Qplay Is An iPad App For Binge-Watching The Internet

While the seemingly infinite video options on Netflix, Amazon, Hulu and elsewhere provide plenty of content, there’s definitely a “paradox of choice” effect when it’s time to pick the next thing to watch. Qplay is an iPad app that looks to reduce that stress of choice by turning videos from around the web into “Qs,” channels of content from your social feeds and around the web.

The app gives you a couple of options to find content that’s up your alley. You can register a Qplay account, which lets you create either private Qs for yourself or public Qs if you want to share content with friends or followers by saving content from your browser using Qplay’s bookmarklet. You can also register with your Facebook, Twitter or YouTube accounts to draw in content from your friends, the people you follow, or the channels you subscribe to.

To make relevant videos easier to find, Qplay lets you add hashtags to content within the app. So when you’re watching a tech-focused Q that you found on the service and want to watch more videos about Android, you can narrow down the focus of what you’re watching by clicking that hashtag. While hashtags have a tendency to become annoying on social networks, in Qplay they serve as an unobtrusive layer of metadata that you can ignore if you want to.

That’s true for most of the functionality in the app. If you’re the kind of person who consumes content very passively, you can simply click on the News Q and watch up-to-date content from a variety of news sources around the web. Since the Q moves between videos automatically, the experience is like watching cable news and changing the channel every time there’s a boring segment on — but you don’t have to touch the remote.

I enjoyed using Qplay on my iPad to stream a mix of news, comedy, dogs, and video game reviews while hanging out on the couch or in bed, but most people would prefer to enjoy their videos on an actual television. To that end, the company today rolled out the ability to send your Qs over to a Chromecast.

Qplay_CastReady_TV_iPad

Since Chromecast doesn’t work by directly streaming from your device — the app simply tells it where to find content — you can do things like watch one thing on your TV and another on your iPad, or queue up a Q and close your iPad to focus on what you’re watching.

I don’t have a Chromecast, but in a demo with Qplay CEO Phil Peterson last week, I was able to see how it handles. Everything was quick enough, with new Qs starting up on the TV almost immediately after being selected on the iPad. The only issue I noticed was that videos would occasionally play at really low resolutions for a 1080p screen, a problem Peterson attributed to the source feeds, not the app or Chromecast.

If there’s one downside to using Qplay for casual video watching, it’s that the interface is a little cluttered for my taste. There’s navigation through public and private Qs, hashtags, videos in the current Q you’re watching and, if you have it set up with Chromecast, controls for the videos on the TV and the iPad.

The app has an intro video that guides you through the basics, but it goes through each feature a bit too quickly and its animations are all a little too distracting to absorb what you’re supposed to be learning. An interactive demo that a user can skip would be better here.
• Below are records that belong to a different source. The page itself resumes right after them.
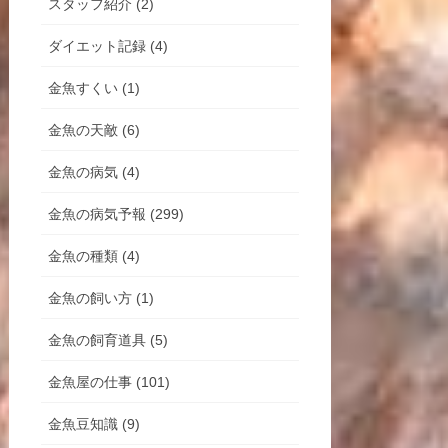
スタッフ紹介 (2)
ダイエット記録 (4)
金魚すくい (1)
金魚の天敵 (6)
金魚の病気 (4)
金魚の病気予報 (299)
金魚の種類 (4)
金魚の飼い方 (1)
金魚の飼育道具 (5)
金魚屋の仕事 (101)
金魚豆知識 (9)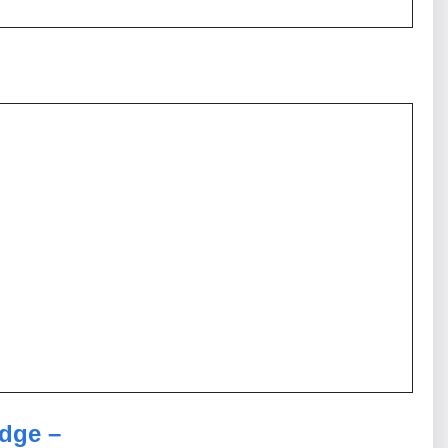
dge –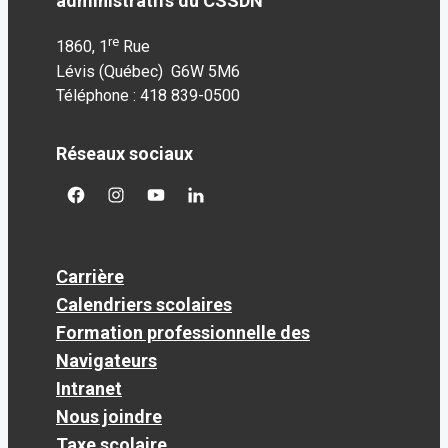
administratifs du CSSDN
re
1860, 1
Rue
Lévis (Québec) G6W 5M6
Téléphone : 418 839-0500
Réseaux sociaux
facebook
googleplus
googleplus
googleplus
Carrière
Calendriers scolaires
Formation professionnelle des
Navigateurs
Intranet
Nous joindre
Taxe scolaire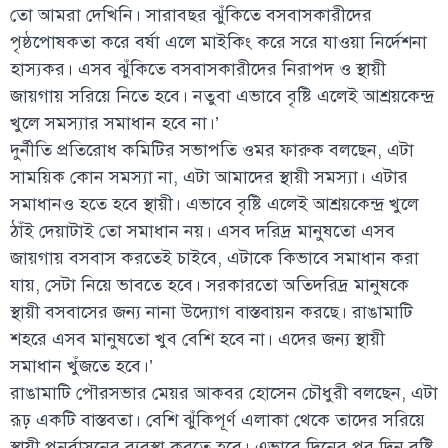
তো আমরা দেখিনি। সারাবছর ঝুঁকিতে বসবাসকারীদের
পৃষ্ঠপোষকতা করে বর্ষা এলে মাইকিং করে সরে যাওয়া নির্দেশনা
হাস্যকর। এসব ঝুঁকিতে বসবাসকারীদের নিরাপদ ও স্থায়ী
জায়গায় সরিয়ে নিতে হবে। নতুবা এভাবে বৃষ্টি এলেই আশ্রয়কেন্দ্র
খুলে সমস্যার সমাধান হবে না।’
দুর্নীতি প্রতিরোধ কমিটির সভাপতি ওমর ফারুক বলছেন, এটা
সাময়িক কোন সমস্যা না, এটা আমাদের স্থায়ী সমস্যা। এটার
সমাধানও হতে হবে স্থায়ী। এভাবে বৃষ্টি এলেই আশ্রয়কেন্দ্র খুলে
ঠাঁই দেয়াটাই তো সমাধান নয়। এসব দরিদ্র মানুষতো এসব
জায়গায় বসবাস করতেই চাইবে, এটাকে কিভাবে সমাধান করা
যায়, সেটা নিয়ে ভাবতে হবে। সরকারতো অতিদরিদ্র মানুষকে
স্থায়ী বসবাসের জন্য নানা উদ্যোগ বাস্তবায়ন করছে। রাঙামাটি
শহরে এসব মানুষতো খুব বেশি হবে না। এদের জন্য স্থায়ী
সমাধান খুঁজতে হবে।’
রাঙামাটি পৌরসভার মেয়র আকবর হোসেন চৌধুরী বলছেন, এটা
রূঢ় একটি বাস্তবতা। বেশি ঝুঁকিপূর্ণ এলাকা থেকে তাদের সরিয়ে
স্থায়ী পুনর্বাসনের ব্যবস্থা করতে হবে। এভাবে দিনের পর দিন বৃষ্টি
After watching the video, I found myself confusedly tapping to try to pause content or make the interface go away and accidentally doing something else like skipping to another video in my Q. That might just be something that goes away once you get used to it after extensive use.

Right now, Qplay is free — and devoid of all ads that aren’t actually part of the videos you’re watching — making it a good alternative to setting up playlists of videos on YouTube for watching later, for instance. When I asked how content creators feel about having ads stripped from their videos, Peterson suggested that Qplay might eventually become a new avenue for distribution of content, with companies specifically creating paid Qs that people could tune in to for a small fee or subscription. That, of course, depends on the success of the app and the content that becomes popular among its users.

The app is only available on the iPad for now, but the company plans to offer versions for Android tablets and eventually phones.